Tout n’est pas parfait, évidemment. Le 2 février dernier, les Spurs ont beau avoir corrigé City (2-0) au terme d’un match mêlé de maîtrise et de réussite, la rage des supporters de Tottenham se dirigeait presque unanimement vers un Aurier coupable d’avoir concédé un penalty. Une énième erreur qui ne rappelle que trop les deux premières saisons compliquées sous le maillot des Spurs d’un Aurier en reconstruction, qui a dû alors composer avec la concurrence d’un Kieran Trippier au sommet de son art. Deux premières saisons très moyennes qui font souvent pencher la balance du mauvais côté pour Serge Aurier, chacune de ses erreurs ou de ses errances dans le placement étant pointées du doigt avant toute autre chose. Il avait d’ailleurs demandé à quitter le club l’été dernier. Mais Trippier parti à l’Atlético, Aurier a récupéré un premier rôle et s’en accommode finalement plutôt bien, surtout depuis l’arrivée de José Mourinho.
Critiqué, mais décisif
Les statistiques ne sont pas tout dans le football, mais elles permettent quand même de dessiner autour de l’Ivoirien une belle tendance. Sur ses 21 apparitions en Premier League cette saison (3e joueur le plus utilisé par Tottenham en championnat après Alderweireld et Lucas, à égalité avec Son et Winks), il compte déjà 4 passes décisives, dont 3 depuis l’arrivée du Mou (2e meilleur passeur des Spurs, 7 passes dé’ toutes compétitions confondues). Un chiffre qui récompense une inlassable activité offensive, avec 91 centres en Premier League (4,3 par match en moyenne, de loin le meilleur total de Tottenham et 5e chez les défenseurs du championnat), sans pour autant masquer une grosse faiblesse défensive : Aurier compte 3,3 tacles en moyenne par match (5e meilleur total d’Angleterre chez les défenseurs), 2,5 dégagements (3e total de Tottenham) et 1,7 interception (1er de Tottenham). Et s’il concède encore beaucoup de fautes (27 en Premier League cette saison, deuxième plus gros total des Spurs), il n’est que très rarement averti (seulement deux jaunes, dont un s’est transformé en rouge, cette saison). En gros ? Cette saison, et d’autant plus depuis l’arrivée de Mourinho dont le système le met en valeur, Aurier est autant impliqué défensivement que dans l’animation offensive de son équipe et, bien souvent, le travail est bien fait. Si les critiques se font encore entendre, Serge Aurier a pourtant les arguments pour les faire mentir.

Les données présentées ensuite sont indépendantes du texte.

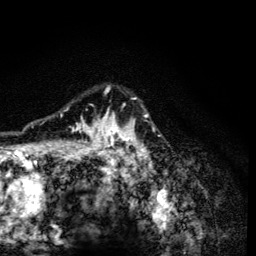
Breast MRI (dynamic contrast-enhanced), one axial slice; position 98 of 134 along the scan axis; cropped to one breast; dynamic contrast-enhanced series, time point 2 of 6 at this slice position (early post-contrast); 3 T; TE 4.2 ms, TR 8.6 ms; 1.2 mm slice thickness; 256 × 256 image matrix, field of view 160 × 160 mm. Female patient.
Outlined on this slice (semi-automatic segmentation, software-assisted and operator-edited):
- enhancing-tissue mask used for the functional tumour volume (all voxels passing the contrast-enhancement thresholds inside the analysis volume; usually the tumour): box from (x=60, y=86) to (x=154, y=165) px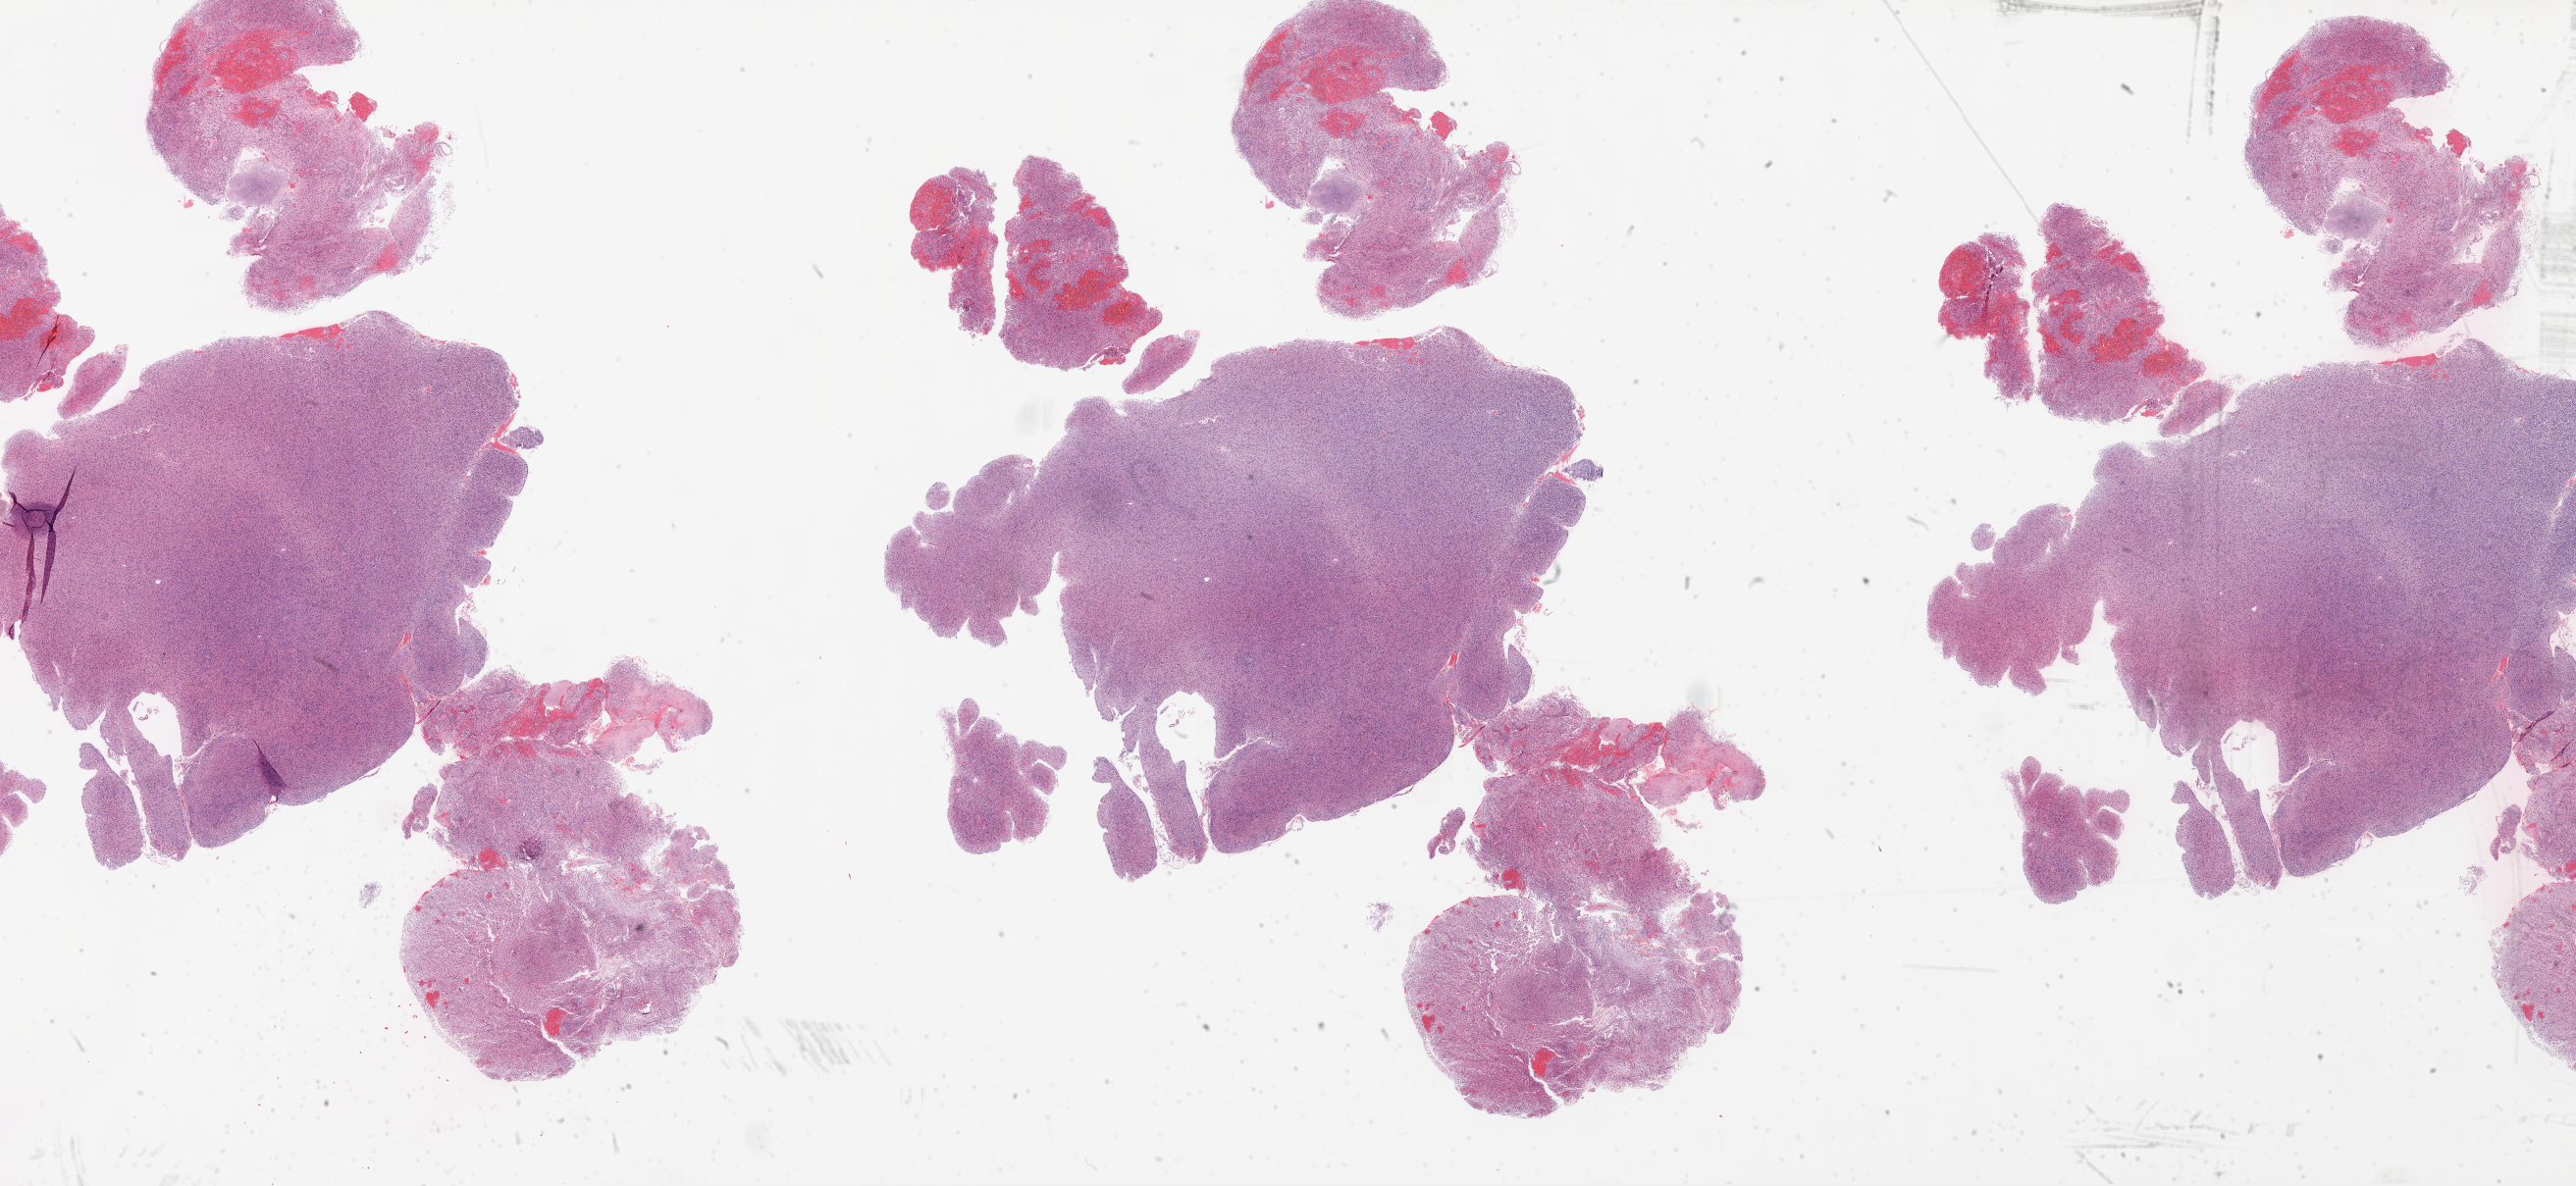
Whole-slide histology image, H&E-stained — whole scanned area (about 42.1 x 19.4 mm, slide scanned at 20x) shown as a low-resolution overview, formalin-fixed paraffin-embedded (FFPE) diagnostic section, brain, primary tumour sample. Female patient; age at initial diagnosis 58 years.
* diagnosis: Glioblastoma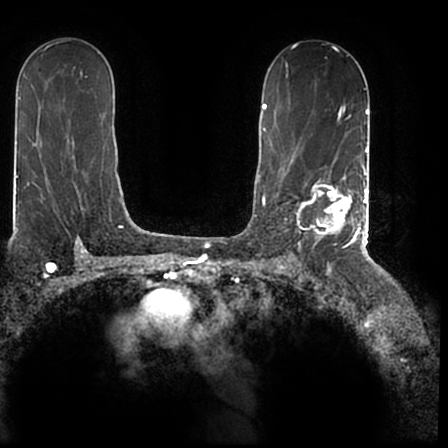
Breast MRI (dynamic contrast-enhanced), one axial slice. Cropped to one breast. Dynamic contrast-enhanced series, time point 2 of 7 at this slice position (early post-contrast). 1.5 T. TE 2.2 ms, TR 4.6 ms. 448 × 448 image matrix, field of view 280 × 280 mm. Female patient.
Outlined on this slice (semi-automatic segmentation, software-assisted and operator-edited):
- enhancing-tissue mask used for the functional tumour volume (all voxels passing the contrast-enhancement thresholds inside the analysis volume; usually the tumour): bounding box <296,167,366,244> (left, top, right, bottom; pixels)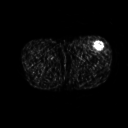
FDG PET of an extremity soft-tissue mass (from a PET/CT study), one axial slice; position 223 of 267 along the scan axis; 3.27 mm slice thickness; 128 × 128 image matrix, field of view 500 × 500 mm. Patient: male, 64 years. Case-level facts recorded for this patient, not image findings: histological type: extraskeletal osteosarcoma; grade: high; site of the primary tumour: right thigh.
Annotated regions visible in this slice (expert contour drawn on MRI and transferred to this co-registered scan by the dataset authors):
- gross tumour volume (mass): bounding box [x1, y1, x2, y2] px = [93, 42, 104, 51]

La roue a tourné pour Serge Aurier. Ce mercredi soir, au lendemain d’une défaite parisienne qui a montré un visage bien triste de ses latéraux, il entame avec un Tottenham vice-champion d’Europe une nouvelle campagne de matchs à élimination directe en C1 et il y jouera, cette fois-ci, un rôle majeur (il avait manqué la saison dernière les quarts et les demies sur blessure, et était resté sur le banc lors de la finale). Pendant que Serge Aurier retrouve son niveau de Paris, Paris aurait bien besoin d’un latéral de son niveau. Oui, les choses ont bien changé depuis Periscope.